Assignment
Across the entries below, determine how many lines include the word "information". State only the resulting number.

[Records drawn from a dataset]
%%

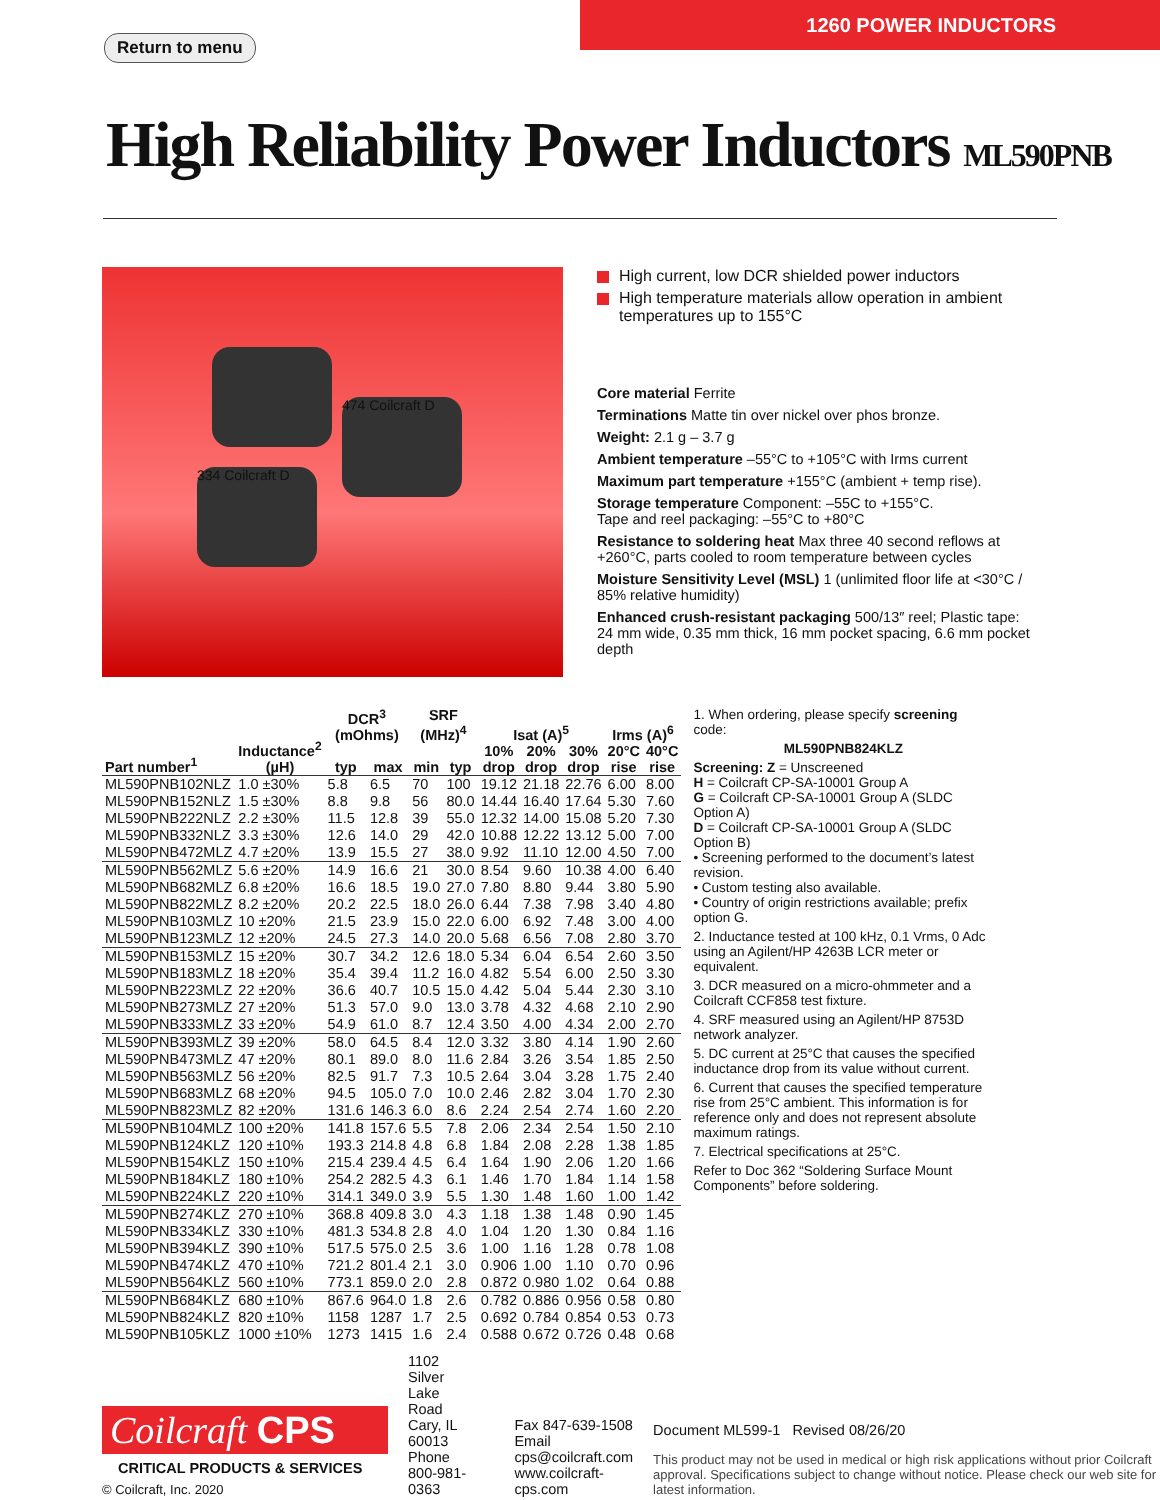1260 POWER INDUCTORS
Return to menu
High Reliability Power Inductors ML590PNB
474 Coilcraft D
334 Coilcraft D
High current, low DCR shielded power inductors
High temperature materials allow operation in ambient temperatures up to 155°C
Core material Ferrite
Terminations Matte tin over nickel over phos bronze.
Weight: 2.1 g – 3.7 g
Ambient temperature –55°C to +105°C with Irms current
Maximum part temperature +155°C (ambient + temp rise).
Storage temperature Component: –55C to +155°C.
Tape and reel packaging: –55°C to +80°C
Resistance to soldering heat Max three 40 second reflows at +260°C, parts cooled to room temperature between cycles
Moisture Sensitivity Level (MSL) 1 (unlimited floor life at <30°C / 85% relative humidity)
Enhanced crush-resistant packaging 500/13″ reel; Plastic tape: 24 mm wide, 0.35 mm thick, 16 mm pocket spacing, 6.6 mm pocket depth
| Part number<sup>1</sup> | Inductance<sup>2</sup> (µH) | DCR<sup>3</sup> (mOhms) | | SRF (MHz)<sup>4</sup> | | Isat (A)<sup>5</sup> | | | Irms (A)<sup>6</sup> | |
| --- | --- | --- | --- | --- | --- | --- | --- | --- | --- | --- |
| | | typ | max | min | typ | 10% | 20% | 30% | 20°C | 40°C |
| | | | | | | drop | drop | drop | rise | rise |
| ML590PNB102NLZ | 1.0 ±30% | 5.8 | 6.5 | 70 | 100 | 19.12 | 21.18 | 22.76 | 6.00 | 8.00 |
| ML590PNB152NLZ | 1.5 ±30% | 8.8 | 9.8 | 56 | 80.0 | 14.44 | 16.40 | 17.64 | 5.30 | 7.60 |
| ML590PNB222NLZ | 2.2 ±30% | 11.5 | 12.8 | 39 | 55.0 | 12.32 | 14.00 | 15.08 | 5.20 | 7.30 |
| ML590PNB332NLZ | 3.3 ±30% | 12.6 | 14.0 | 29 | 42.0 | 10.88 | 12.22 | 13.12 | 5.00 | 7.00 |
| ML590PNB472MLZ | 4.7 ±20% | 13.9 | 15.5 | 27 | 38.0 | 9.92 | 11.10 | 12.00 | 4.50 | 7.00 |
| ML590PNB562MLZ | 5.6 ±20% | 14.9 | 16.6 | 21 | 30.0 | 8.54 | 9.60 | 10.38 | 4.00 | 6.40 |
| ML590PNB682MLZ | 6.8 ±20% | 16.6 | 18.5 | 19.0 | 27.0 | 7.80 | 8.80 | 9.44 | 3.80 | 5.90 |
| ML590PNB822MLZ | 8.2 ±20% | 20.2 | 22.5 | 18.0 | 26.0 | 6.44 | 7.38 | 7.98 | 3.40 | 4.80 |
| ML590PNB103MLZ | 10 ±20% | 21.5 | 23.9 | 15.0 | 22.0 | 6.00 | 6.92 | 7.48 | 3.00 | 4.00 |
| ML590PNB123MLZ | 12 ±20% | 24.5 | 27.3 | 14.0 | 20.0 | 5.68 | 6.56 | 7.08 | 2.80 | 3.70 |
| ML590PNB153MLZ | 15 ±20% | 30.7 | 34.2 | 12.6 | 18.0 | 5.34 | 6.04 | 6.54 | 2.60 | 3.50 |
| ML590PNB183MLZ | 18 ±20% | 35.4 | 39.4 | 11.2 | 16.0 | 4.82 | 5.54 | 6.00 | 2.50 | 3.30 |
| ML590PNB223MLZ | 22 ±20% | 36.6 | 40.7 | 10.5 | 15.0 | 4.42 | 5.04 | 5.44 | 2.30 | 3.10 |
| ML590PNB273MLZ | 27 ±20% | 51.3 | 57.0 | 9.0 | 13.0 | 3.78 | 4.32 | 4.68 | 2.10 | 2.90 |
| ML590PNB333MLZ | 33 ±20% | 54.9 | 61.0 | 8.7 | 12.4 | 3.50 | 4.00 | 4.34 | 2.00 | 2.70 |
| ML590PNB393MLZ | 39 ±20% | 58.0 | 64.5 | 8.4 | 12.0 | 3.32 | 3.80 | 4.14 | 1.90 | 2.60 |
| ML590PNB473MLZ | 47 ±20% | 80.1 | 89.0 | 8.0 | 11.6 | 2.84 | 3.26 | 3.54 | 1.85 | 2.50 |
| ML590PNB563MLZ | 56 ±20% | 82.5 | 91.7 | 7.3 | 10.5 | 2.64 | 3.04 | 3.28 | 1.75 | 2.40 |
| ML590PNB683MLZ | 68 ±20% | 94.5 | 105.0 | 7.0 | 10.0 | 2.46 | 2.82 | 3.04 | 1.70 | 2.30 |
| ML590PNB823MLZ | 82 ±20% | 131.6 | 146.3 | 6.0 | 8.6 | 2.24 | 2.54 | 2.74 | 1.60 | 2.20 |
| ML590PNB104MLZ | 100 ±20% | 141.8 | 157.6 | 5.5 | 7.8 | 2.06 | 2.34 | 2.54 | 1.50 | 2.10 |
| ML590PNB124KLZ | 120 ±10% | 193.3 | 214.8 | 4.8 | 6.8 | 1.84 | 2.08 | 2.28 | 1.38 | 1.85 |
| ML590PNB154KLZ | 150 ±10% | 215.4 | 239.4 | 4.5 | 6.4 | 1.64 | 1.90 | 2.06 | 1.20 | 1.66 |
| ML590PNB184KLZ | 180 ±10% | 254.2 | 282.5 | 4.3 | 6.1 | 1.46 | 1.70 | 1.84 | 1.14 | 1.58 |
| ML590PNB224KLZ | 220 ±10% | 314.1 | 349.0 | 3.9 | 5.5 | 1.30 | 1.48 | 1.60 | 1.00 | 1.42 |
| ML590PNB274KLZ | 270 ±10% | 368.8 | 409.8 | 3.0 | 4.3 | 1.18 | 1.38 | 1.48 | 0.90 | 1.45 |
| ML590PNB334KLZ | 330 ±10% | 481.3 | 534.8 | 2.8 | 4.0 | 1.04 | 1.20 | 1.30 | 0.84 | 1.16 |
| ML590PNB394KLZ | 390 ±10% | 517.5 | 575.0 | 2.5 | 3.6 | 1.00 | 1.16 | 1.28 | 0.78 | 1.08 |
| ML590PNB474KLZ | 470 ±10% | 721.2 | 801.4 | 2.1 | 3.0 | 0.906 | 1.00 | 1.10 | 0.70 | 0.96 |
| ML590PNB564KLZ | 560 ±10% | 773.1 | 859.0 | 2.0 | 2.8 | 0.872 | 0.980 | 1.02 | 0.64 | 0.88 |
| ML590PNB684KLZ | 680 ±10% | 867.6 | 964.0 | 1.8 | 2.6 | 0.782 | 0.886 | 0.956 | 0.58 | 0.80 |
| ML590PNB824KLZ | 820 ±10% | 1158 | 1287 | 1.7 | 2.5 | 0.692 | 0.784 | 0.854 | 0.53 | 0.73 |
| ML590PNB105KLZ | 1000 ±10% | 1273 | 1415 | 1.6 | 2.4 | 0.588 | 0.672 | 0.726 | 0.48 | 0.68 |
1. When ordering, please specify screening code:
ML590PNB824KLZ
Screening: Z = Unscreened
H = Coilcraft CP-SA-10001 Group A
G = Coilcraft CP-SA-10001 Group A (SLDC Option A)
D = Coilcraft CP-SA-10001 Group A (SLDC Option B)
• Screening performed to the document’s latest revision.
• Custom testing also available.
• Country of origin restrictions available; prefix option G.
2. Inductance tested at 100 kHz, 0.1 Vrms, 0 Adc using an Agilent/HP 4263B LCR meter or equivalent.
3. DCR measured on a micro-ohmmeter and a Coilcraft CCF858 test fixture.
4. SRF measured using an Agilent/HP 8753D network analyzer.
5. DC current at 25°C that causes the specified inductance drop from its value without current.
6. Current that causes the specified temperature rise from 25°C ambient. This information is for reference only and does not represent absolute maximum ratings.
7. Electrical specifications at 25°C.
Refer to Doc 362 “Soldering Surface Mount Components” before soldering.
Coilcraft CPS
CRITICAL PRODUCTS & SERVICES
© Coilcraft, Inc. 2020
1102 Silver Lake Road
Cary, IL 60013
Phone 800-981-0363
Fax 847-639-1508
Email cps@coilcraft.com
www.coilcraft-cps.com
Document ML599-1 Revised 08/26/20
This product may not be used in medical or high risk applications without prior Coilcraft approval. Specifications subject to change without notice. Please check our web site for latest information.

%%

Answer to this exercise
2